Pastoralist communities are among those most severely affected. As 2026 is the International Year of Rangelands and Pastoralists, this conference must recognise pastoralists as central to sustainable food systems and ecological resilience. Policies that restrict livestock mobility, privatise communal rangelands or convert grazing lands to agribusiness, conservation or carbon-offset projects undermine pastoralist livelihoods while intensifying conflict, poverty and environmental degradation. Yet pastoralism remains one of the most climate-resilient land-use systems in drylands. Through mobility and communal rangeland management, pastoralists sustain livelihoods, supply vital meat and milk production, and maintain ecological balance in areas where crop farming is often unsustainable.
Meanwhile, communities defending their territories face criminalisation and violence. Women pastoralists and small-scale producers, youth, and Indigenous Peoples remain excluded from decision-making processes, despite being central to food production and environmental stewardship.
ICARRD+20 must therefore not be a commemorative event. It must become a turning point.
Our Calls to Governments and International Institutions
Ahead of ICARRD+20, we call on governments, international institutions, and development partners to commit to the following:
- Recognise and protect collective and customary land tenure systems, including individual and collective land rights as affirmed in CESCR, UNDRIP and UNDROP.
- Protect pastoralist rangelands and livestock mobility, including cross-border corridors essential for climate adaptation and peace, and prevent conversion of rangelands to inappropriate uses such as monoculture tree plantations.
- Implement genuine agrarian reform and equitable land redistribution, prioritising landless farmers, women, youth, pastoralists and Indigenous communities, while addressing the historical and political drivers of land degradation and induced land scarcity.
- End land speculation and financialisation, including large-scale land acquisitions and carbon or biodiversity credit schemes that dispossess communities.
- Redirect agricultural and climate finance toward agroecology, rangeland restoration and community-led food systems, and integrate pro-pastoralist strategies into National Biodiversity Strategies and Action Plans (NBSAPs) and Nationally Determined Contributions (NDCs).
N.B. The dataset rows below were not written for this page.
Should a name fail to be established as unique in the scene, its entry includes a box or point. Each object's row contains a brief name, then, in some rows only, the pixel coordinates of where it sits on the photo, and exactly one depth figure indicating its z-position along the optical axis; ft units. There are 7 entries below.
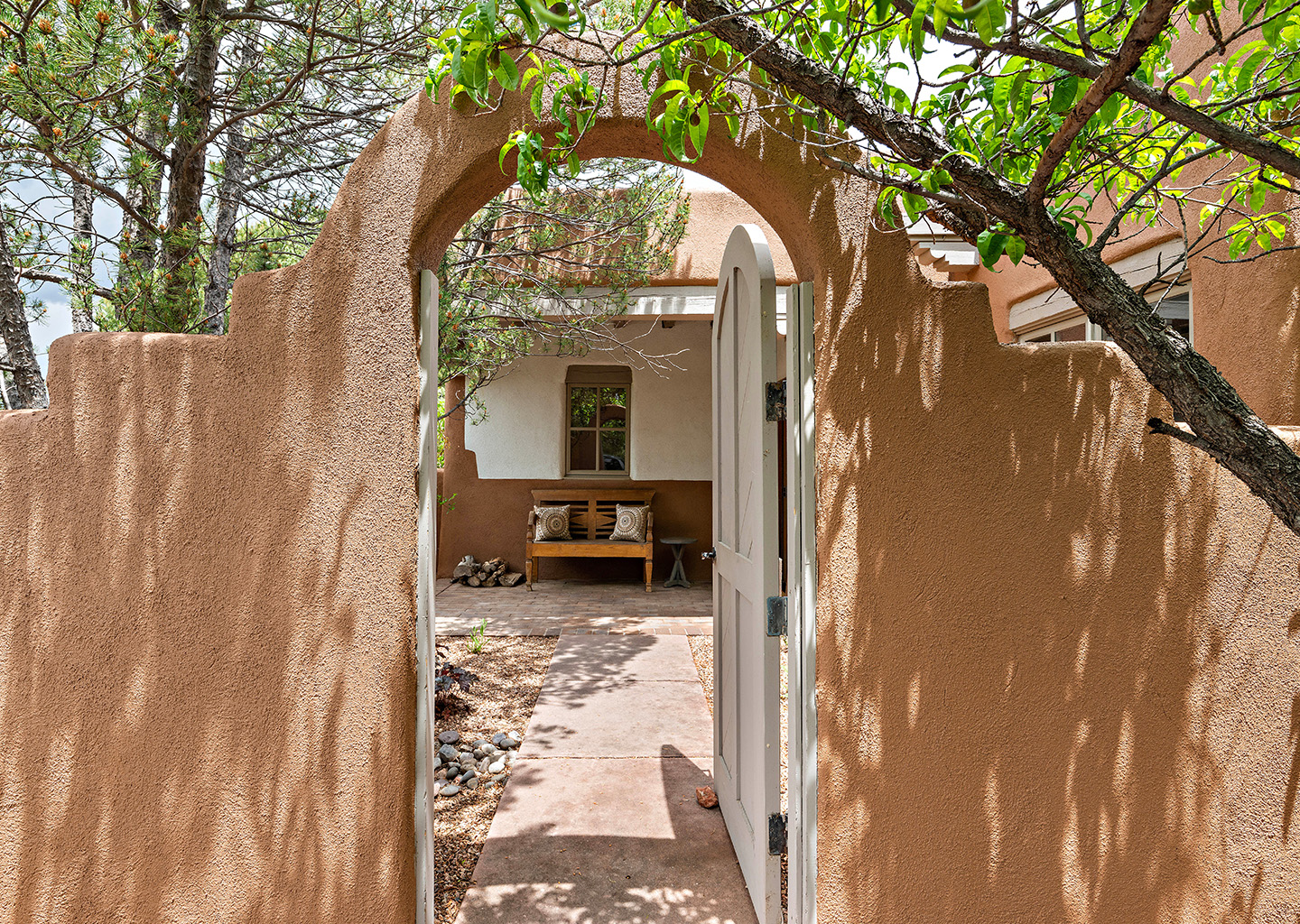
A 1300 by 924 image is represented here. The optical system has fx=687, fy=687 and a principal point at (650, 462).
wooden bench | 27.89
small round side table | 29.12
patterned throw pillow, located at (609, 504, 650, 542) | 28.35
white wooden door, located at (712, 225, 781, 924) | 7.59
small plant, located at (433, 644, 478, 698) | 14.43
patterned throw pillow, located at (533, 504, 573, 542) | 28.40
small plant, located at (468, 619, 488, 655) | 18.83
Promote conservation models that uphold pastoralists’ rights and ensure restoration strengthens pastoralist livelihoods as part of a just green transition.
- Invest in decentralised infrastructure and services compatible with mobile pastoralist systems, including water, veterinary care, markets, education and health.
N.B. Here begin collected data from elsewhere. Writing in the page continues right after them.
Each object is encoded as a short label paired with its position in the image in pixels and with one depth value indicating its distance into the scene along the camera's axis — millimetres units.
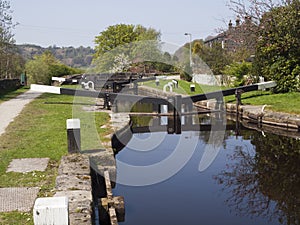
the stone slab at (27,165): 6301
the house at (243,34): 19500
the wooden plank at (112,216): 4902
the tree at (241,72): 23203
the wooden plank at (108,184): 5835
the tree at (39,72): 34781
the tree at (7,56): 22764
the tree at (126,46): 38750
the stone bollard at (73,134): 6926
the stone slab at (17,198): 4645
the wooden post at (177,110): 15328
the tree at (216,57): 29875
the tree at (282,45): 17156
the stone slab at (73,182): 5219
- Guarantee meaningful participation of affected communities, and free prior and informed consent of Indigenous Peoples, in land, agriculture and climate decision-making.
- Protect land and environmental defenders, and end violence, criminalisation and forced displacement.
- Establish binding corporate accountability mechanisms for human rights violations and ecological harm across global value chains.
Toward Land Justice, Pastoralist Futures and Ecological Restoration
The future lies not in further commodifying land and food systems, but in restoring community control over territories, securing pastoralist mobility and commons, and supporting agroecological transitions rooted in justice and ecological integrity.
ICARRD+20 must renew global commitments to agrarian reform, land justice, and food sovereignty, led by communities that sustain the world’s food systems and ecosystems.
Land justice is climate justice. Pastoralist mobility is ecological resilience.